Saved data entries
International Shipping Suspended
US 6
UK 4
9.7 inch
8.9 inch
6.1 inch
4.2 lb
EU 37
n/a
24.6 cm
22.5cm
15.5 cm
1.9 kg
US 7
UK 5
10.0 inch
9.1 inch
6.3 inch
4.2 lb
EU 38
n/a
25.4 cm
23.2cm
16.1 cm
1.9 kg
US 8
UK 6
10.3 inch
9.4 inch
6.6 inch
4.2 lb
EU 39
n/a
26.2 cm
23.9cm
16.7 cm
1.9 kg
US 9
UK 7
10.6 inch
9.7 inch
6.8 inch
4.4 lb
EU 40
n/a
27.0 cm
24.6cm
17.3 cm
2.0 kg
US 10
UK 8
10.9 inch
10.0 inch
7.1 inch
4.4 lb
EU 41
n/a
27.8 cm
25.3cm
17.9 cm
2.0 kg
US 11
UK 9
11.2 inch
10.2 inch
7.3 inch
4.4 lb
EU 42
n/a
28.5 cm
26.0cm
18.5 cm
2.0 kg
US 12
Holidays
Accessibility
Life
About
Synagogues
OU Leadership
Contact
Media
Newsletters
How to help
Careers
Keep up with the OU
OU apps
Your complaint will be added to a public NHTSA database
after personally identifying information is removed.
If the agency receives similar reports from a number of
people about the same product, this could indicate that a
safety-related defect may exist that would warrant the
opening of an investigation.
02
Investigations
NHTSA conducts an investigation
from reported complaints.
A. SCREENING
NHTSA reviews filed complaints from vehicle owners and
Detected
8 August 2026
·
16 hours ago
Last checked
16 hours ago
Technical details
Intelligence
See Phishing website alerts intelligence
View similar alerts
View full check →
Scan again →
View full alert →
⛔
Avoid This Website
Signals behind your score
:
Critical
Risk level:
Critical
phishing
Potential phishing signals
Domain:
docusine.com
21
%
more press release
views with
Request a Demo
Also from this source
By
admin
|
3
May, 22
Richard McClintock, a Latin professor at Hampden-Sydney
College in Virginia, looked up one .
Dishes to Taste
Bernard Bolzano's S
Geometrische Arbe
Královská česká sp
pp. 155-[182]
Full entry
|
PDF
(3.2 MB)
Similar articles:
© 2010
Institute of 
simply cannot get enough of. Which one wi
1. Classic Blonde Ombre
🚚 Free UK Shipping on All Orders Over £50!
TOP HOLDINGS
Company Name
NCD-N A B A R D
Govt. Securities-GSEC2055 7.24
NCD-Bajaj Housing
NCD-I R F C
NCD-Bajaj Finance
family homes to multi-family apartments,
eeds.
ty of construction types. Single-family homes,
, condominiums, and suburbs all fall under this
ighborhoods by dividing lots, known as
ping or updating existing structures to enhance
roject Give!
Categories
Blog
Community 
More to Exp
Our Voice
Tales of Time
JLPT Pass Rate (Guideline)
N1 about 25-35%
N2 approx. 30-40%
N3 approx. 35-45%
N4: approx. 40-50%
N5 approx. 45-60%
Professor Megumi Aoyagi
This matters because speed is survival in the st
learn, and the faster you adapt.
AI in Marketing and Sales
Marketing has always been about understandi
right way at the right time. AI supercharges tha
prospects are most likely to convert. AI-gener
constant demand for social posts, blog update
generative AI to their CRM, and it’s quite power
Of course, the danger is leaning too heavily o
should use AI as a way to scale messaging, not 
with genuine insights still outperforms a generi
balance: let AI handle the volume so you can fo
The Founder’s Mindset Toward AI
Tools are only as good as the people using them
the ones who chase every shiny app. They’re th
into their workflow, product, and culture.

## What the exercise asks
Return all lines in the entries above that carry the word "family".

## Written answer
family homes to multi-family apartments,
ty of construction types. Single-family homes,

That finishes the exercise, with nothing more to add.